In that situation, people at many levels would be interested in using the data: the professionals who would act as coaches, the trainers helping individuals learn according to their needs, the chief human resource officer, and even the CEO who would want the partners to be sufficiently skilled in the tax code as a matter of strategy. But for a frontline role, it could be more basic and dependent just on the trainer.
What about within McGraw-Hill Education itself? How is learning science being applied there?

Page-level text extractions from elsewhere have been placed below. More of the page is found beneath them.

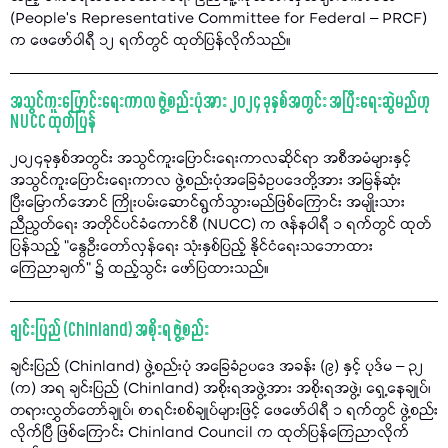
(People’s Representative Committee for Federal – PRCF)
က ဖေဖော်ဝါရီ ၁၂ ရက်တွင် ထုတ်ပြန်လိုက်သည်။
အသွင်ကူးပြောင်းရေးကာလ ဖွဲ့စည်းပုံအား ၂၀၂၄ ခုနှစ်အတွင်း အပြီးရေးဆွဲမည်ဟု
NUCC ထုတ်ပြန်
၂၀၂၄ခုနှစ်အတွင်း အသွင်ကူးပြောင်းရေးကာလဆိုင်ရာ အစီအမံများနှင့်
အသွင်ကူးပြောင်းရေးကာလ ဖွဲ့စည်းပုံအခြေခံဥပဒေတို့အား အမြန်ဆုံး
ပြီးမြောက်အောင် ကြိုးပမ်းဆောင်ရွက်သွားမည်ဖြစ်ကြောင်း အမျိုးသား
ညီညွတ်ရေး အတိုင်ပင်ခံကောင်စီ (NUCC) က ဇန်နဝါရီ ၁ ရက်တွင် ထုတ်
ပြန်သည့် "နွေဦးတော်လှန်ရေး သုံးနှစ်ပြည့် နိုင်ငံရေးသဘောထား
ကြေညာချက်" ၌ ထည့်သွင်း ဖော်ပြထားသည်။
ချင်းပြည် (Chinland) အစိုးရ ဖွဲ့စည်း
ချင်းပြည် (Chinland) ဖွဲ့စည်းပုံ အခြေခံဥပဒေ အခန်း (၉) နှင့် ပုဒ်မ – ၃၂
(က) အရ ချင်းပြည် (Chinland) အစိုးရအဖွဲ့အား အစိုးရအဖွဲ့၊ ရှေ့နေချုပ်၊
တရားလွှတ်တော်ချုပ်၊ စာရင်းစစ်ချုပ်များဖြင့် ဖေဖော်ဝါရီ ၁ ရက်တွင် ဖွဲ့စည်း
လိုက်ပြီ ဖြစ်ကြောင်း Chinland Council က ထုတ်ပြန်ကြေညာလိုက်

We now use our technologies in our induction process. We're a complicated organization with 5,000-odd people spread across many countries. Our culture is evolving. What we sell is changing. So, it's a beautiful environment to use as a test bed for adaptive learning. We use it to help newcomers to the organization become effective really quickly.
Then we said, "Look, if we think this is so powerful for kids and students, why don't we make our products freely available for our own people and their children?" We've done that and usage rates are extraordinarily high. They know it works.
I've used it myself with my youngest son. When we moved to the States three years ago, he had to switch from the British school system to the American system. We used our learning software for math together. I did the high school math course alongside him as a competition, and it was a revelation: high school math is tough, I've got to say. We stopped the contest in 10th grade, but I continue to study polynomials where he now has a proficiency that I don't.
From a learning sciences perspective, do you see distinctions between knowledge mastery and application?
Yes, and there's a hierarchy. Some subjects require you to know a basic structure, but how to apply it is a separate subject.
A good example is learning a language. You have to know vocabulary and grammar with a high level of confidence in order to go forward. But knowledge of vocabulary and grammar is not sufficient to allow you to have a free-flowing conversation. This is where mastery learning becomes a bridge by reinforcing your confidence that you are competent, which makes you willing to try having a conversation.
In the workplace, learning science can support people in becoming more confident in their competence and thus more effective in their jobs.